We seem to have caused rather a controversy in the normally sedate world of gardening by debunking a gardening myth that’s been around for years…

Turn on any gardening TV show or open any gardening magazine and you’ll find gardeners religiously putting a layer of ‘crocks’ at the bottom of their patio pots before filling them with compost.

A pile of crock

The idea behind this activity was to improve drainage. But Which? Gardening research found that crocks made no difference to how well our plants did. Research by soil scientists has proved that water does not flow freely from fine-textured materials such as compost into coarser material such as crocks. In fact, it only does this when the compost above the crocks is saturated. So, in wet summers, crocks can prevent water draining out of the pot and do more harm than good.
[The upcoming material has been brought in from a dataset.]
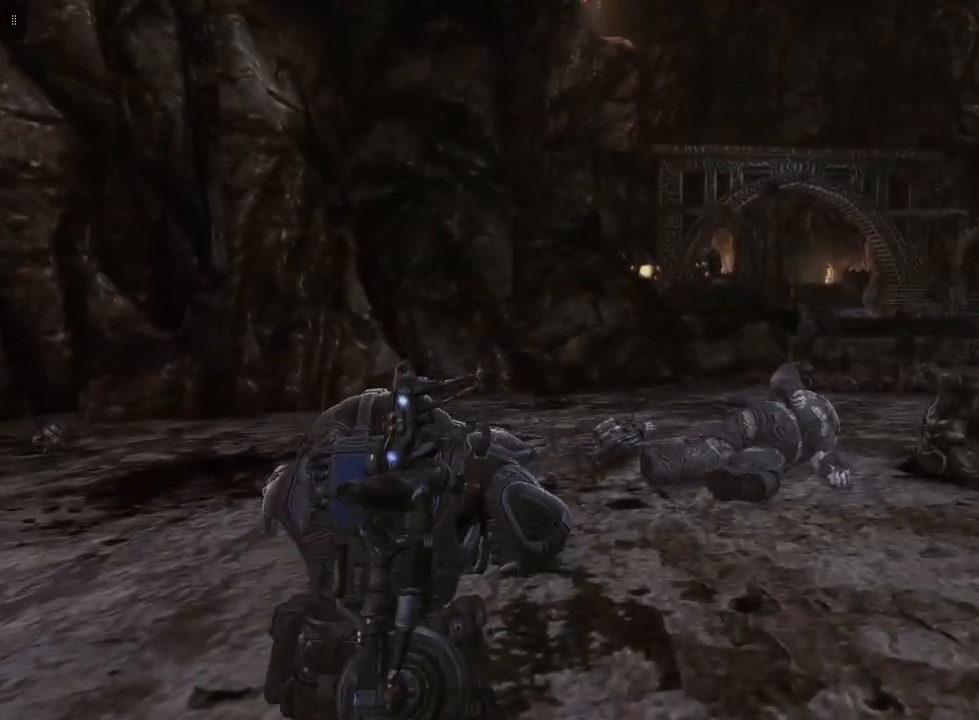
{"buttons": [], "left_stick": "up", "right_stick": "down-right", "events": []}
Yet, so many of us do it. We found that 62% of Which? Gardening members always use crocks in large pots – only 6% never do. And 71% of crock-users opt for broken terracotta pots. But with plastic pots now being more commonly used than terracotta ones, it becomes an expensive business breaking perfectly good pots just to use as crocks.

Will you still use crocks?

So what will you do this spring? There is an argument that crocks help reduce the volume of compost you need to fill pots and so you could save you money. Using broken polystyrene instead of terracotta crocks can also help to reduce the weight of pots, which is useful if you struggle to carry them or are going to put them on a balcony or somewhere else where you don’t want excess weight.

For me, my nostalgic side will miss the ritual of finding crocks and putting them in, but debunking myths is what makes working for Which? Gardening so fascinating. Therefore, if not using crocks is one less job to do and it’ll also help the success of my pots, then I’ll be happy to give it up.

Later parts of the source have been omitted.